TASK DETAILS:
Update the listing below by putting "Teilen" in place of every "Kopieren", and reproduce all its lines with nothing else altered.

Data items:

-- Opening Marker --

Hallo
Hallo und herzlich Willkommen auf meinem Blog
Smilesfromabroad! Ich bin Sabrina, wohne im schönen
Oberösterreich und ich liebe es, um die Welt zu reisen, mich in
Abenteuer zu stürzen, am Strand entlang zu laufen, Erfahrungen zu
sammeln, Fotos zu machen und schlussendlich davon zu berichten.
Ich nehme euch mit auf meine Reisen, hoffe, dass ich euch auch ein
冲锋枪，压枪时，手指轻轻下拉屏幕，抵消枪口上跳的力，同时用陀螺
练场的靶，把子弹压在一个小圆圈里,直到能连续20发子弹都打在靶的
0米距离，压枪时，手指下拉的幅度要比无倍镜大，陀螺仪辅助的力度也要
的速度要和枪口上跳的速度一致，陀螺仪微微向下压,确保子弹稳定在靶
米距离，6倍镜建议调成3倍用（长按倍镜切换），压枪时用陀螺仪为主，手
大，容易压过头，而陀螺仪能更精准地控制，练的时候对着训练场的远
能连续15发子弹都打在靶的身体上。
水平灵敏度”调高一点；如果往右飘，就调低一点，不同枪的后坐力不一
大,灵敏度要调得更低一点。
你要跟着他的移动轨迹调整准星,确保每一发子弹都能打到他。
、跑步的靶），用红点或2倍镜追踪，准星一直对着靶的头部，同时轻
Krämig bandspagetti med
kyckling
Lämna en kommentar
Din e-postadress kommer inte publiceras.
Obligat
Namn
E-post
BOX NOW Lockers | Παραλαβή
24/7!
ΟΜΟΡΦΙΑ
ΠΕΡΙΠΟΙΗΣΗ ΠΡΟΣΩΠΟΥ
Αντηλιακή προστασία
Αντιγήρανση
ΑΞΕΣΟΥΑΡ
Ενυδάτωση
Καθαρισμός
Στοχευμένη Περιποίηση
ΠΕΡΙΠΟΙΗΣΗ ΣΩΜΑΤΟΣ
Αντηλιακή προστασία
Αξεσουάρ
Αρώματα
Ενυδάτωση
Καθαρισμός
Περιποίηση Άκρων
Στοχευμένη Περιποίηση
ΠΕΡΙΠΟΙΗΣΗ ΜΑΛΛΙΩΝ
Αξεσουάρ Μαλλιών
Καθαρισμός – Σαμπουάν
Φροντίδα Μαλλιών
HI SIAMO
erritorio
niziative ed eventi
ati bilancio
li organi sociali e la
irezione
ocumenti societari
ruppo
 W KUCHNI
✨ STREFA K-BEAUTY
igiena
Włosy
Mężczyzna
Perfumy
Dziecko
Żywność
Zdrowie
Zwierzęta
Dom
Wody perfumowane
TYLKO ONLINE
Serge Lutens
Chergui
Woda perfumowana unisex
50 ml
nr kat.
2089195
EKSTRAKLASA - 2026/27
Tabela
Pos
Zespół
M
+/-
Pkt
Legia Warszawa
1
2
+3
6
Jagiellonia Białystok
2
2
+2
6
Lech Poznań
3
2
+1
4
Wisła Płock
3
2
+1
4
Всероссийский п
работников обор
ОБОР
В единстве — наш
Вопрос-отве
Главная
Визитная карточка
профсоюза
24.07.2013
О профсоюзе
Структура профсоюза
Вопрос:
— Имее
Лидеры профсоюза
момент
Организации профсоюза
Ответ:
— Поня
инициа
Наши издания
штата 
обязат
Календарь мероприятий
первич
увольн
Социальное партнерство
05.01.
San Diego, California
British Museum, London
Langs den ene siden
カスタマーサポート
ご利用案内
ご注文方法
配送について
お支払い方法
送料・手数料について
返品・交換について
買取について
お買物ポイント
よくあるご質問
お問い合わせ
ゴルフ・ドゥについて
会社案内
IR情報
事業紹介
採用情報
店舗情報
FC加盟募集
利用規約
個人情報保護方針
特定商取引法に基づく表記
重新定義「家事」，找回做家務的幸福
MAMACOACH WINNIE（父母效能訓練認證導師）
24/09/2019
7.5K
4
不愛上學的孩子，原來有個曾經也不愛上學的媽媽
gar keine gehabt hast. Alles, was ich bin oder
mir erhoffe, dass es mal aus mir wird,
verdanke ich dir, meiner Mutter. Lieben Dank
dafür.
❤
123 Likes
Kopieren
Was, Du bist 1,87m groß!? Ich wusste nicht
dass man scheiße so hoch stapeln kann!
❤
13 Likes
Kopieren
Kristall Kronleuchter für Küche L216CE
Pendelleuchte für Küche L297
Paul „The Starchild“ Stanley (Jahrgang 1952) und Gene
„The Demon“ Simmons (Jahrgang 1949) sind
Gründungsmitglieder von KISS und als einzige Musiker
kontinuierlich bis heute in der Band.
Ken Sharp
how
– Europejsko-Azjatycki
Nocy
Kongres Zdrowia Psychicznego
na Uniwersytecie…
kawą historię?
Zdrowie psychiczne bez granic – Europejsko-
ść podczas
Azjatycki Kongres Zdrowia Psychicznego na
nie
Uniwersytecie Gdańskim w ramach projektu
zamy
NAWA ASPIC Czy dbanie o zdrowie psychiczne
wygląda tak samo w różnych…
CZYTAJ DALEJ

-- Closing Marker --

OUTPUT FOR THIS TASK:
Hallo
Hallo und herzlich Willkommen auf meinem Blog
Smilesfromabroad! Ich bin Sabrina, wohne im schönen
Oberösterreich und ich liebe es, um die Welt zu reisen, mich in
Abenteuer zu stürzen, am Strand entlang zu laufen, Erfahrungen zu
sammeln, Fotos zu machen und schlussendlich davon zu berichten.
Ich nehme euch mit auf meine Reisen, hoffe, dass ich euch auch ein
冲锋枪，压枪时，手指轻轻下拉屏幕，抵消枪口上跳的力，同时用陀螺
练场的靶，把子弹压在一个小圆圈里,直到能连续20发子弹都打在靶的
0米距离，压枪时，手指下拉的幅度要比无倍镜大，陀螺仪辅助的力度也要
的速度要和枪口上跳的速度一致，陀螺仪微微向下压,确保子弹稳定在靶
米距离，6倍镜建议调成3倍用（长按倍镜切换），压枪时用陀螺仪为主，手
大，容易压过头，而陀螺仪能更精准地控制，练的时候对着训练场的远
能连续15发子弹都打在靶的身体上。
水平灵敏度”调高一点；如果往右飘，就调低一点，不同枪的后坐力不一
大,灵敏度要调得更低一点。
你要跟着他的移动轨迹调整准星,确保每一发子弹都能打到他。
、跑步的靶），用红点或2倍镜追踪，准星一直对着靶的头部，同时轻
Krämig bandspagetti med
kyckling
Lämna en kommentar
Din e-postadress kommer inte publiceras.
Obligat
Namn
E-post
BOX NOW Lockers | Παραλαβή
24/7!
ΟΜΟΡΦΙΑ
ΠΕΡΙΠΟΙΗΣΗ ΠΡΟΣΩΠΟΥ
Αντηλιακή προστασία
Αντιγήρανση
ΑΞΕΣΟΥΑΡ
Ενυδάτωση
Καθαρισμός
Στοχευμένη Περιποίηση
ΠΕΡΙΠΟΙΗΣΗ ΣΩΜΑΤΟΣ
Αντηλιακή προστασία
Αξεσουάρ
Αρώματα
Ενυδάτωση
Καθαρισμός
Περιποίηση Άκρων
Στοχευμένη Περιποίηση
ΠΕΡΙΠΟΙΗΣΗ ΜΑΛΛΙΩΝ
Αξεσουάρ Μαλλιών
Καθαρισμός – Σαμπουάν
Φροντίδα Μαλλιών
HI SIAMO
erritorio
niziative ed eventi
ati bilancio
li organi sociali e la
irezione
ocumenti societari
ruppo
 W KUCHNI
✨ STREFA K-BEAUTY
igiena
Włosy
Mężczyzna
Perfumy
Dziecko
Żywność
Zdrowie
Zwierzęta
Dom
Wody perfumowane
TYLKO ONLINE
Serge Lutens
Chergui
Woda perfumowana unisex
50 ml
nr kat.
2089195
EKSTRAKLASA - 2026/27
Tabela
Pos
Zespół
M
+/-
Pkt
Legia Warszawa
1
2
+3
6
Jagiellonia Białystok
2
2
+2
6
Lech Poznań
3
2
+1
4
Wisła Płock
3
2
+1
4
Всероссийский п
работников обор
ОБОР
В единстве — наш
Вопрос-отве
Главная
Визитная карточка
профсоюза
24.07.2013
О профсоюзе
Структура профсоюза
Вопрос:
— Имее
Лидеры профсоюза
момент
Организации профсоюза
Ответ:
— Поня
инициа
Наши издания
штата 
обязат
Календарь мероприятий
первич
увольн
Социальное партнерство
05.01.
San Diego, California
British Museum, London
Langs den ene siden
カスタマーサポート
ご利用案内
ご注文方法
配送について
お支払い方法
送料・手数料について
返品・交換について
買取について
お買物ポイント
よくあるご質問
お問い合わせ
ゴルフ・ドゥについて
会社案内
IR情報
事業紹介
採用情報
店舗情報
FC加盟募集
利用規約
個人情報保護方針
特定商取引法に基づく表記
重新定義「家事」，找回做家務的幸福
MAMACOACH WINNIE（父母效能訓練認證導師）
24/09/2019
7.5K
4
不愛上學的孩子，原來有個曾經也不愛上學的媽媽
gar keine gehabt hast. Alles, was ich bin oder
mir erhoffe, dass es mal aus mir wird,
verdanke ich dir, meiner Mutter. Lieben Dank
dafür.
❤
123 Likes
Teilen
Was, Du bist 1,87m groß!? Ich wusste nicht
dass man scheiße so hoch stapeln kann!
❤
13 Likes
Teilen
Kristall Kronleuchter für Küche L216CE
Pendelleuchte für Küche L297
Paul „The Starchild“ Stanley (Jahrgang 1952) und Gene
„The Demon“ Simmons (Jahrgang 1949) sind
Gründungsmitglieder von KISS und als einzige Musiker
kontinuierlich bis heute in der Band.
Ken Sharp
how
– Europejsko-Azjatycki
Nocy
Kongres Zdrowia Psychicznego
na Uniwersytecie…
kawą historię?
Zdrowie psychiczne bez granic – Europejsko-
ść podczas
Azjatycki Kongres Zdrowia Psychicznego na
nie
Uniwersytecie Gdańskim w ramach projektu
zamy
NAWA ASPIC Czy dbanie o zdrowie psychiczne
wygląda tak samo w różnych…
CZYTAJ DALEJ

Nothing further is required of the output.